Entre las especulaciones sobre el atentado contra el candidato presidencial del Partido Republicano de los Estados Unidos, Donald Trump, está la teoría según la cual se trataría de un fanático llevado por el odio como resultado de la extrema polarización, en que individuos radicalizados, sin control de sus emociones, pasan del ataque verbal al físico.

Las contiendas políticas han alcanzado niveles peligrosos para la democracia y la sociedad por el deterioro en la forma como se realizan. Las palabras con que se enfrenta a un contradictor públicamente, no son insustanciales, ni se las lleva el viento. Sabemos que estas pueden ser un instrumento para comunicar, con capacidad de edificar y conectar, o un arma para destruir o separar, en especial si provienen de gobernantes, influenciadores, candidatos, activistas o políticos.

Por el influjo del lenguaje en la comunidad se crean realidades buenas o negativas, no sin responsabilidad de quien lo utiliza mal o con maldad, para denigrar a otros sin fórmula de juicio o sustento. Día a día se conocen agravios desde las redes sociales, pero preocupa más ese comportamiento cuando proviene de un presidente que se supone debe dar ejemplo de mesura y respeto, y, en cambio, enrarece el ambiente.

No hay sino un paso entre igualar grupos o personas legales con criminales -porque no comparten sus ideas- y que algún enceguecido partidario llegue a la amenaza o a la agresión, al considerarlas enemigas. Quienes tengan reparos sobre la constituyente son de la extrema derecha y amigos de la violencia, “saben -dijo el presidente Petro en X- que el pueblo no va a retroceder a la sangre y el terror de las noches. A la sierra eléctrica”. Estas expresiones portan violencia y salpicaron incluso al gremio de transportadores, con asesinatos poniéndoles injusta e impunemente en la picota pública.

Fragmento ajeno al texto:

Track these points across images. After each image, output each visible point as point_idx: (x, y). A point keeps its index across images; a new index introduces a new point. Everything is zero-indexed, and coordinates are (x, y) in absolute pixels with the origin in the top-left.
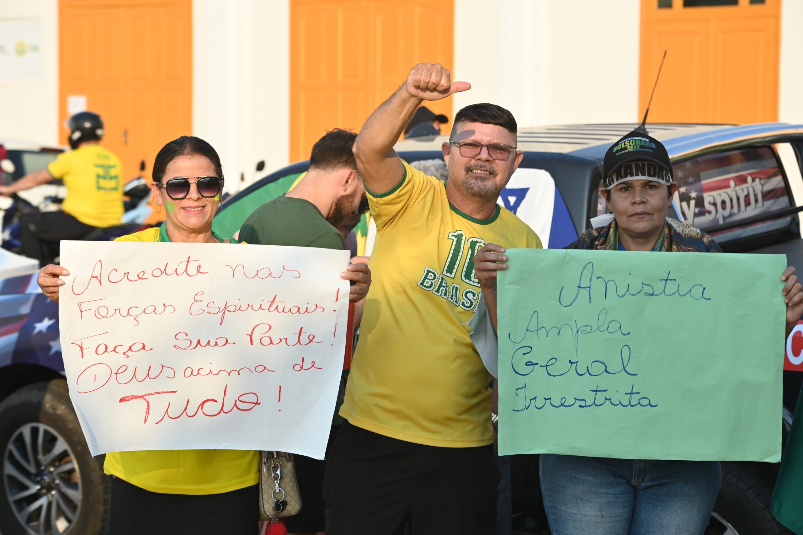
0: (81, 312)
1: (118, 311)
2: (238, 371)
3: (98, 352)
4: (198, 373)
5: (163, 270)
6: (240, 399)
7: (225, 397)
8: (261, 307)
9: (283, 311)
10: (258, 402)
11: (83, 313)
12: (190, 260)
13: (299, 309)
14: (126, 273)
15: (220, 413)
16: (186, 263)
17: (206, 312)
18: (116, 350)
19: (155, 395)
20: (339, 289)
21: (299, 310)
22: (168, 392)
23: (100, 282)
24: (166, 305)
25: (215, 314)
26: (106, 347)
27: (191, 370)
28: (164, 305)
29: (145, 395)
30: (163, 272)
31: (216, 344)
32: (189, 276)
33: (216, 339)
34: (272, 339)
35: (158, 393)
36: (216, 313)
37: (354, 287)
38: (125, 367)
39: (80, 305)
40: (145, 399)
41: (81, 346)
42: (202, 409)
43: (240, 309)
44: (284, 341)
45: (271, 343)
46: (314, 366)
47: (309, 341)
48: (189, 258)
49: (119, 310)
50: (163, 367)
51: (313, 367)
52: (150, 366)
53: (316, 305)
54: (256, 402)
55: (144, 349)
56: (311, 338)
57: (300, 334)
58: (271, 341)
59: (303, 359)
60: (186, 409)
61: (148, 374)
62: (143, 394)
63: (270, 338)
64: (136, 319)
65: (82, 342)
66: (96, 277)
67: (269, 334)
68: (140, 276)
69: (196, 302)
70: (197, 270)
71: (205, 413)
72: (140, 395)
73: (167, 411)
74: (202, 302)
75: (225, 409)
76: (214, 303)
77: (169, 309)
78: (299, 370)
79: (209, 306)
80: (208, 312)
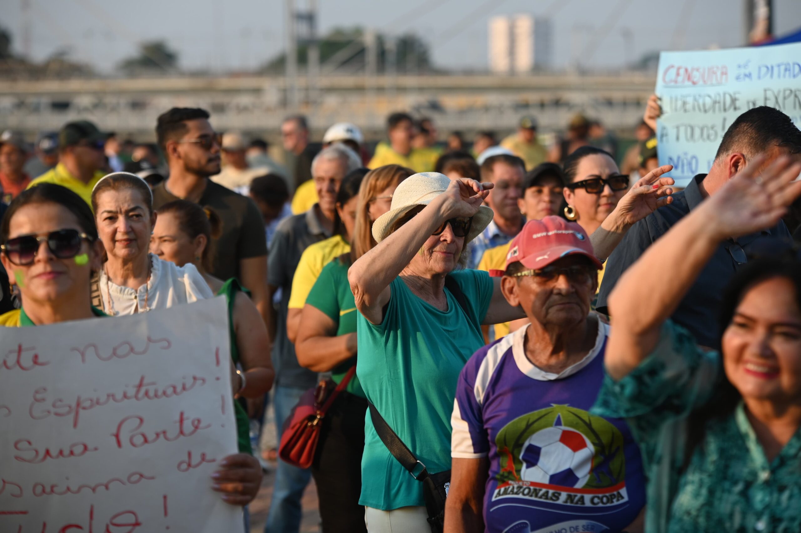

Por esa tendencia a atacar no extraña la designación de Daniel Rojas como ministro de Educación, sin experiencia relacionada, pero militante y admirador de Stalin, distinguido por la cantidad de trinos con insultos a periodistas, líderes políticos y más gente que no comulgan con su jefe, sin argumento alguno. Revela una personalidad agresiva, que sin cultura ni respeto hacia el otro lanza la piedra. Aunque hubiere hecho pajaritos de oro, no se entenderá tan contradictorio nombramiento del radical personaje, más que como una provocación y alguna intención que callan.

No es ilegal o pecado decir groserías, pero al hacerlas públicas en agresiones, sí afecta a los demás, hay un envilecimiento de la comunicación y de la convivencia. Es también un antecedente del futuro ministro que debería pesar al momento de decidir su nombramiento, por el pésimo modelo de funcionario frente a jóvenes y niños que asimilan lo que ven y oyen. La mayoría de ciudadanos aspiramos con derecho, a que el titular de aquella cartera, como mínimo, sea educado y no un competidor de Armando Benedetti en vocabulario.

Decía Jorge Luis Borges, “Las palabras son como semillas que germinan en la mente de los niños”. Sobre la forma como Gabriel García Márquez aprendió la importancia de ellas, nos dejó una simpática anécdota, cuando a sus 12 años de edad iba en bicicleta y estuvo a punto de ser atropellado. Un señor cura que pasaba lo salvó con un grito: “¡Cuidado!”. “Sin detenerse me dijo, “¿Ya vio lo que es el poder de la palabra?”. Ese día lo supe”.